En la segunda lectura de la liturgia de la Palabra de Dios de hoy, el libro del Apocalipsis nos presenta la imagen de “una gran multitud que nadie podía contar, de todas las naciones y de todas las generaciones, pueblos y lenguas”. El autor inspirado explica que se trata de aquellos “que vienen de la gran tribulación”. Están vestidos de blanco porque “los han blanqueado en la sangre del Cordero”, es decir, han unido sus sufrimientos al sacrificio de Jesús. También se muestra su recompensa. Los mártires están ante el trono del Cordero, adorándolo. Jesús, el Salvador, es su pastor, los conduce a las “fuentes de las aguas de la vida” y “enjugará toda lágrima de sus ojos”.
El Apocalipsis muestra a los mártires como personas que se salvan gracias al testimonio de sus vidas. En griego, la palabra “mártir” significa “testigo”. Probablemente no sea una coincidencia que esta palabra fuera utilizada por los primeros cristianos para describir a las personas que dieron su vida en nombre de la fidelidad a la fe profesada.
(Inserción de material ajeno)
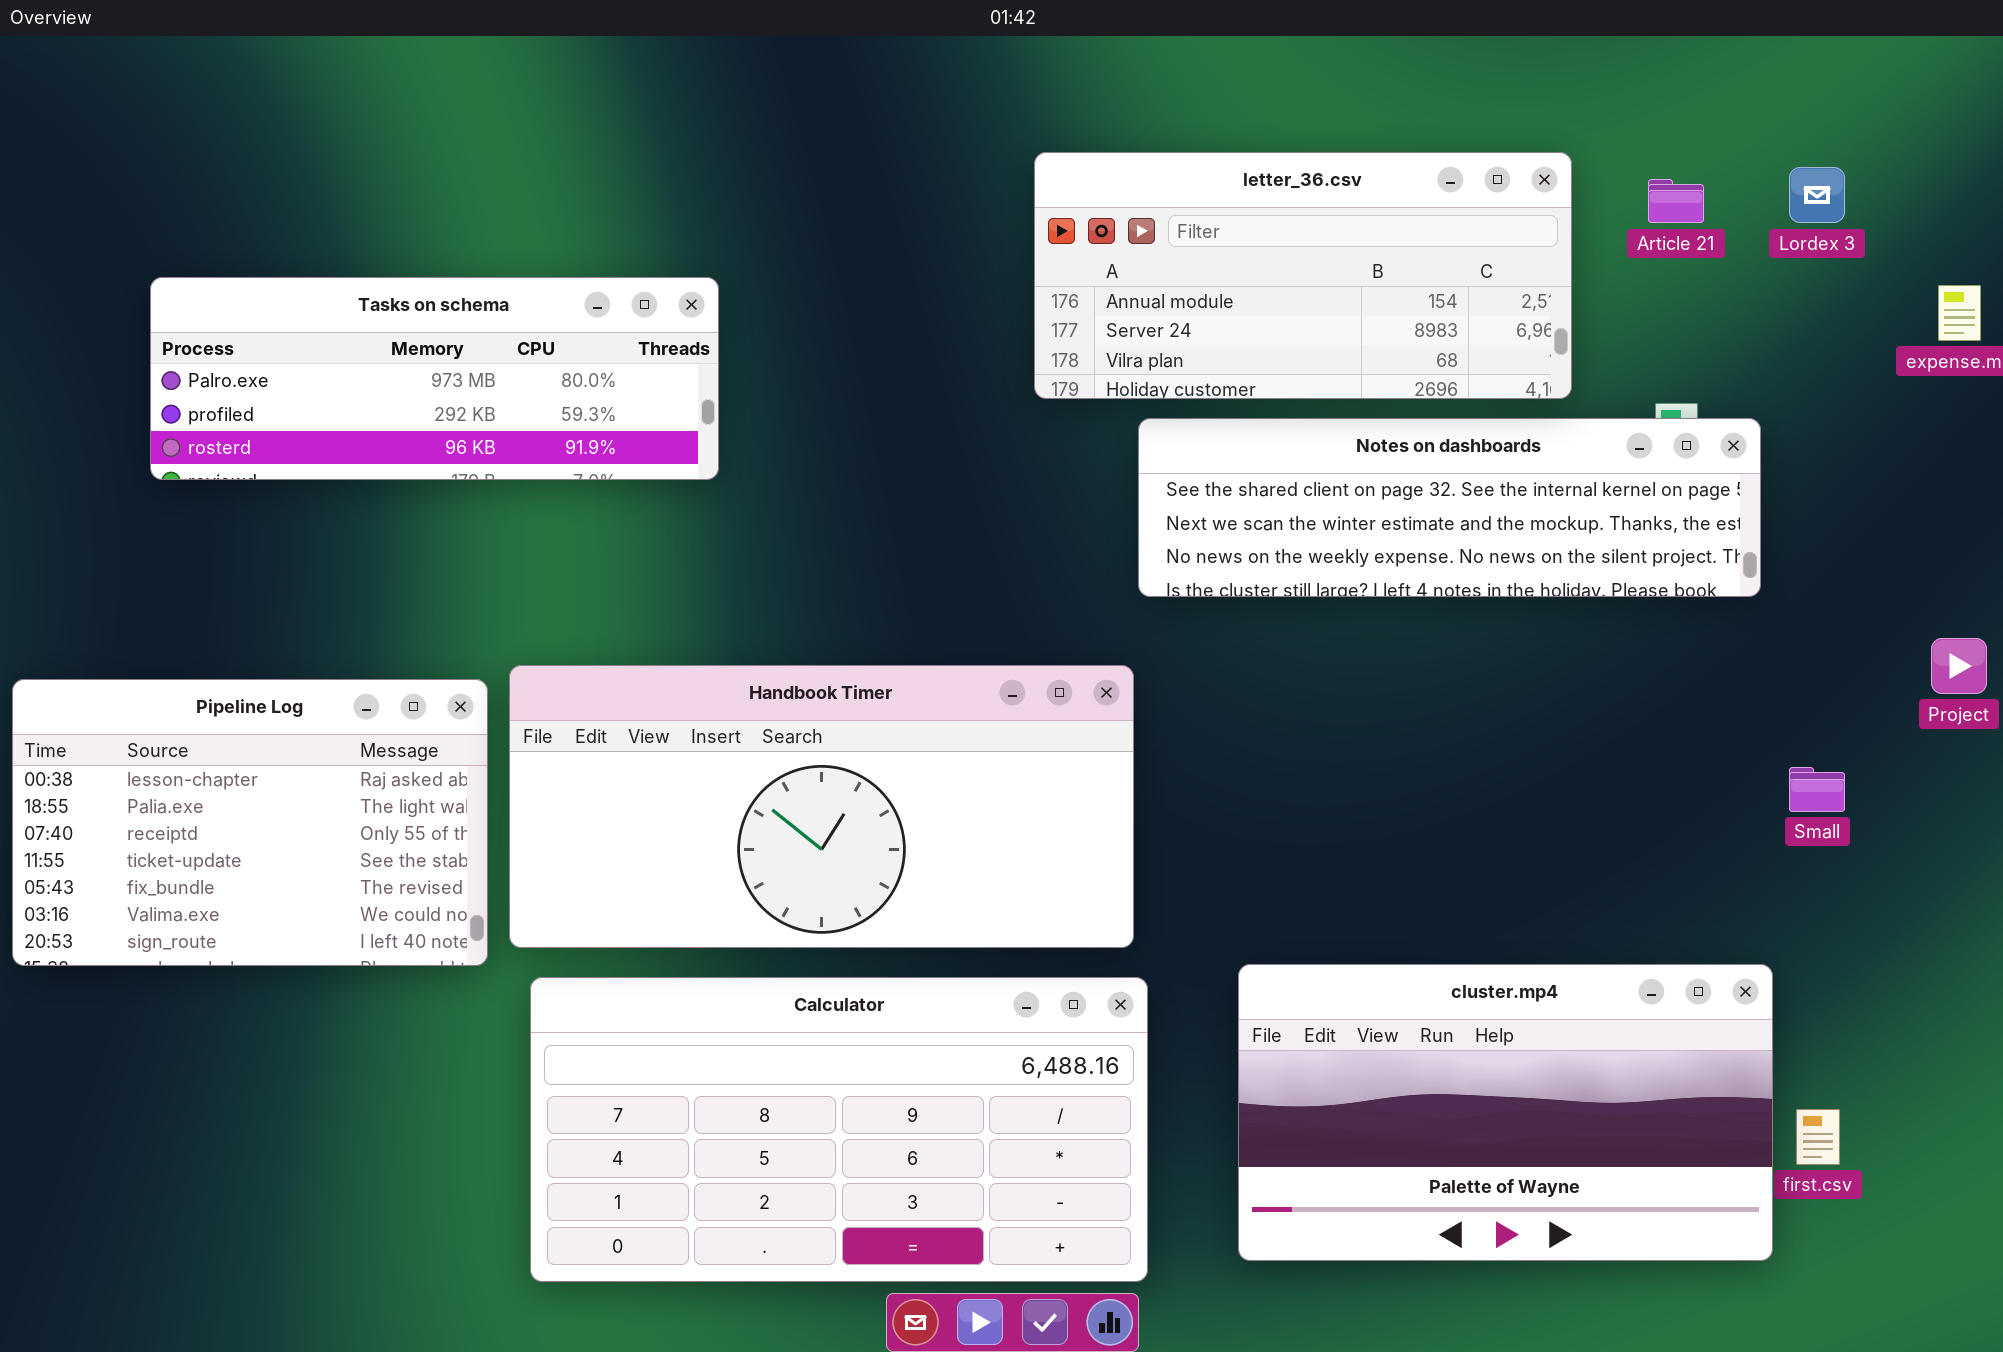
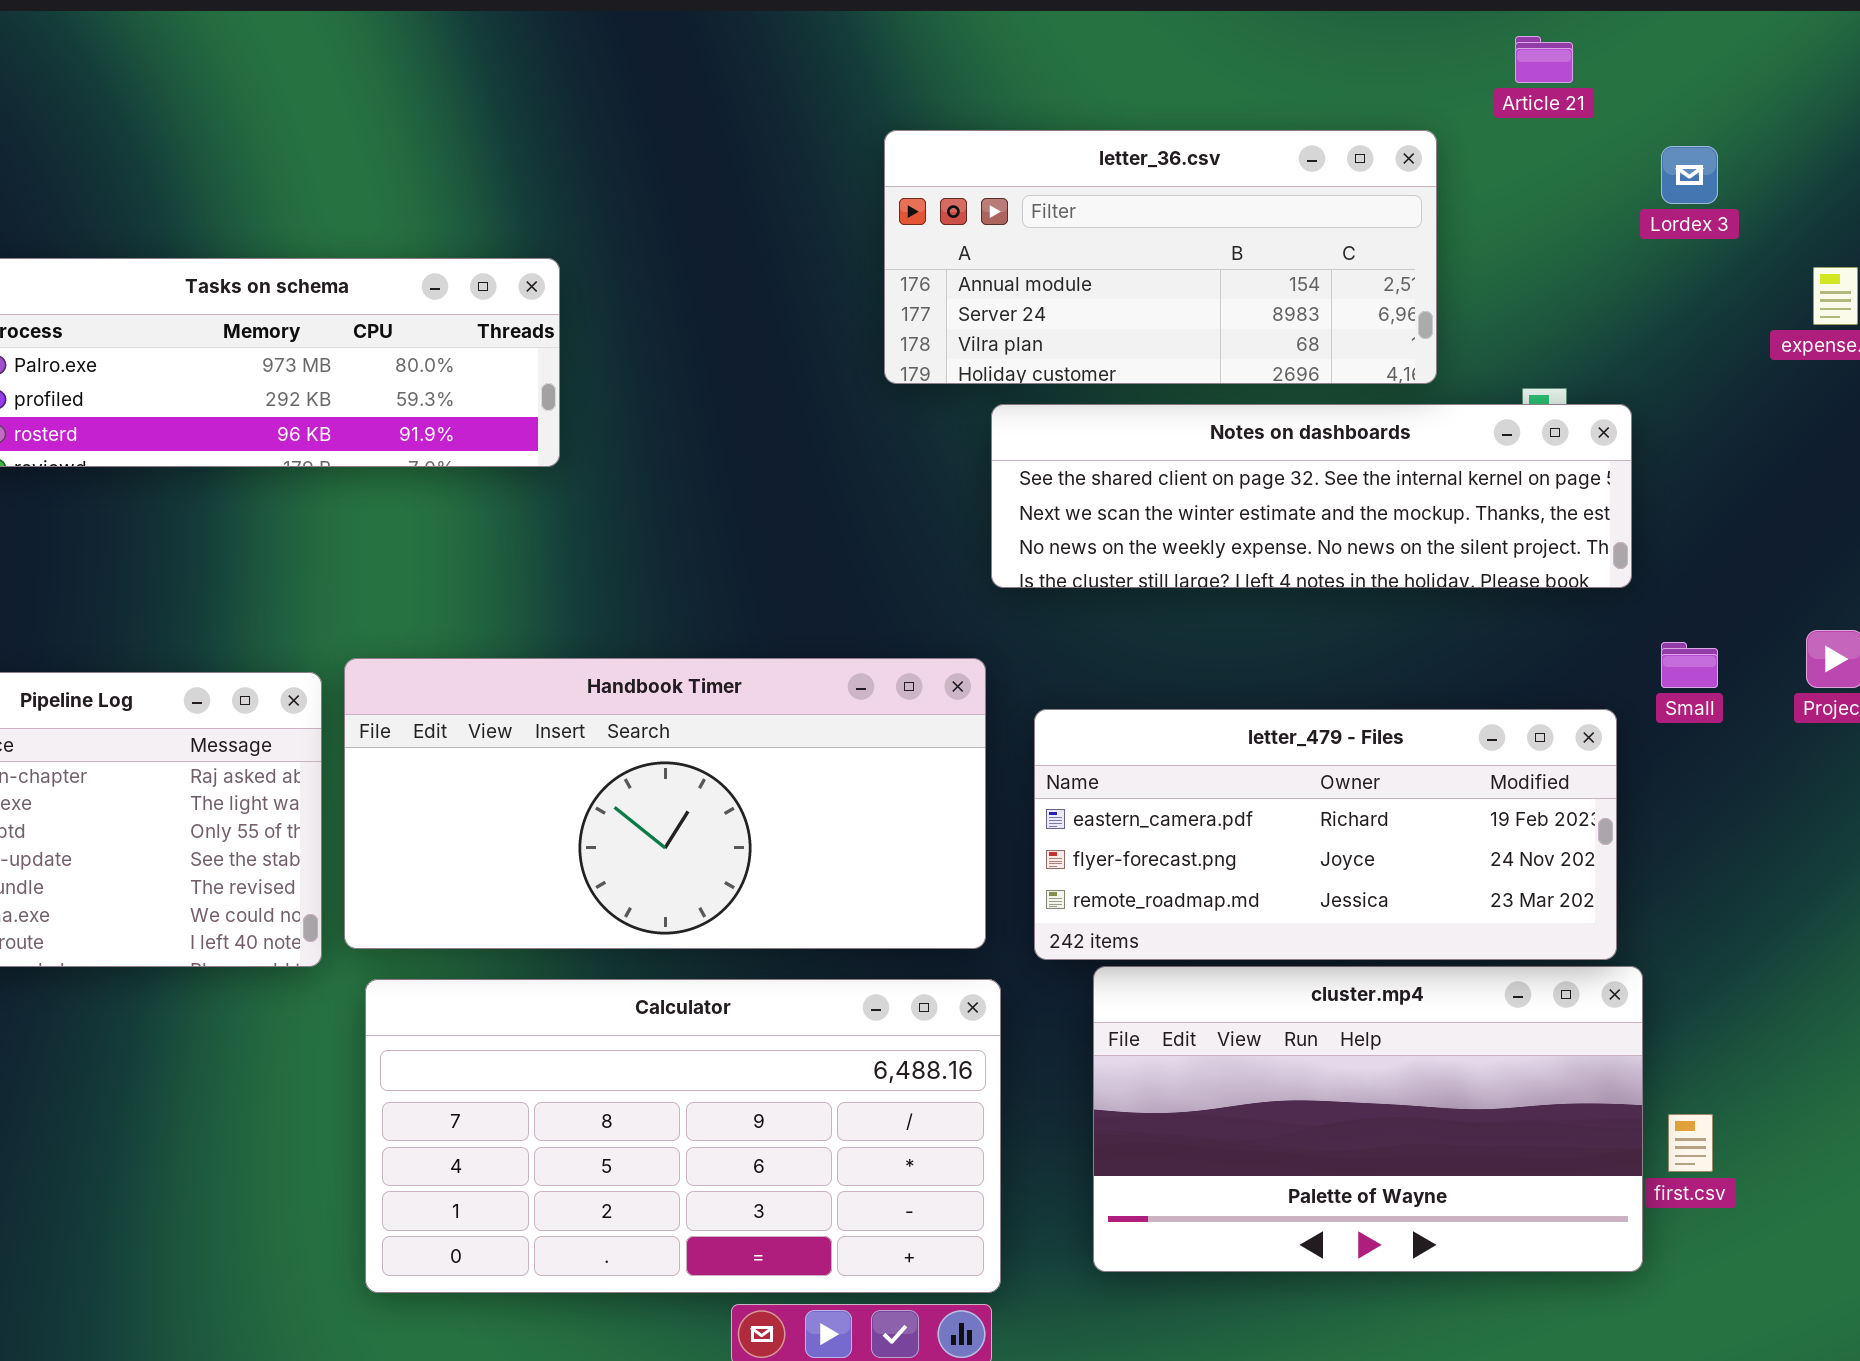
Article 21: [1648,179,1704,223] -> [1515,36,1573,83], moved
letter_479 - Files: none -> [1034,709,1617,960], opened
Small: [1789,767,1845,812] -> [1661,642,1718,688], moved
No tenían que hacerlo, eran libres. Podrían haber evitado la consecuencia extrema de perder la vida por diversos medios. Al fin y al cabo –así podría explicarse– la aspersión de incienso ante la imagen del César no es más que un insignificante gesto externo. Y sin embargo, por un acto de libre elección, optaron por perseverar en la fidelidad a la verdad que habían llegado a conocer y reconocer hasta el final.
El testimonio de los mártires muestra el importante papel de los valores y las normas morales en la vida de las personas. El Papa Juan Pablo II escribió sobre esto en su encíclica “Veritatis splendor”. Los mártires dieron su vida con la convicción de que la fe, la conciencia y la verdad no pueden ser traicionadas. “El martirio rechaza como ilusorias y falsas todas las ‘explicaciones humanas’ con las que se ha intentado justificar –incluso en circunstancias ‘excepcionales’– actos intrínsecamente malos desde el punto de vista moral” (n. 92).
El martirio es un acto heroico que arroja luz sobre el comportamiento moral de las personas. La traición es la traición y la virtud es la virtud. Afirma que no se puede ser auténticamente libre al margen de la verdad contenida en los mandamientos de Dios. Los mártires nos enseñan a no separar la fe profesada de la conducta cotidiana, de la moral, “para que la cruz de Cristo no pierda su eficacia” (1 Cor 1,17).
Los mártires, que “blanquearon sus vestidos con la sangre del Cordero”, es decir, dieron su vida por la fidelidad a Cristo, nos llaman al “martirio blanco”, es decir, a la fidelidad a la verdad de la fe y a los mandamientos de Dios a pesar de las dificultades, los peligros o los sacrificios necesarios. Originalmente, el concepto de “martirio blanco” se asociaba a una vida de hermetismo y ascetismo, llena de mortificaciones.
En una época de relativismo moral generalizado, la fidelidad a las exigencias del Evangelio implica un esfuerzo por vivir la propia fe de palabra y de obra, una voluntad de llevar la propia cruz diaria y dar así un testimonio claro ante Dios, la conciencia y los hombres.
Si se asume que el martirio es sólo “el acto desesperado de algunos fanáticos religiosos”, sus acciones y su sacrificio siguen siendo incomprensibles. Desgraciadamente, muchos se sienten así porque tratan los asuntos de la fe como algo secundario o insignificante en sus vidas, en las que, de hecho, la diferencia entre la traición y la virtud es difusa, todo depende de las circunstancias y del punto de vista.
Los mártires, que en el cielo han blanqueado sus ropas en la sangre del Cordero, nos muestran que no debemos “blanquear” en la tierra el mal comportamiento con explicaciones torcidas. Nos enseñan, pues, no sólo la capacidad de sacrificio, sino sobre todo la honestidad ante Dios y ante nuestra propia conciencia, y nos muestran la fuerza interior para dar testimonio ante el mundo.
El recuerdo de quienes sacrificaron sus sufrimientos y sus vidas en aras de la fidelidad a Dios y en defensa de la dignidad humana, debe ayudarnos no sólo a tener una visión integral de la fe, sino también a reforzar en nosotros el hecho de que en nuestra vida cotidiana nos guiamos por un código moral claro, en el que la verdad es siempre verdad, el bien es siempre bueno y el mal es siempre malo.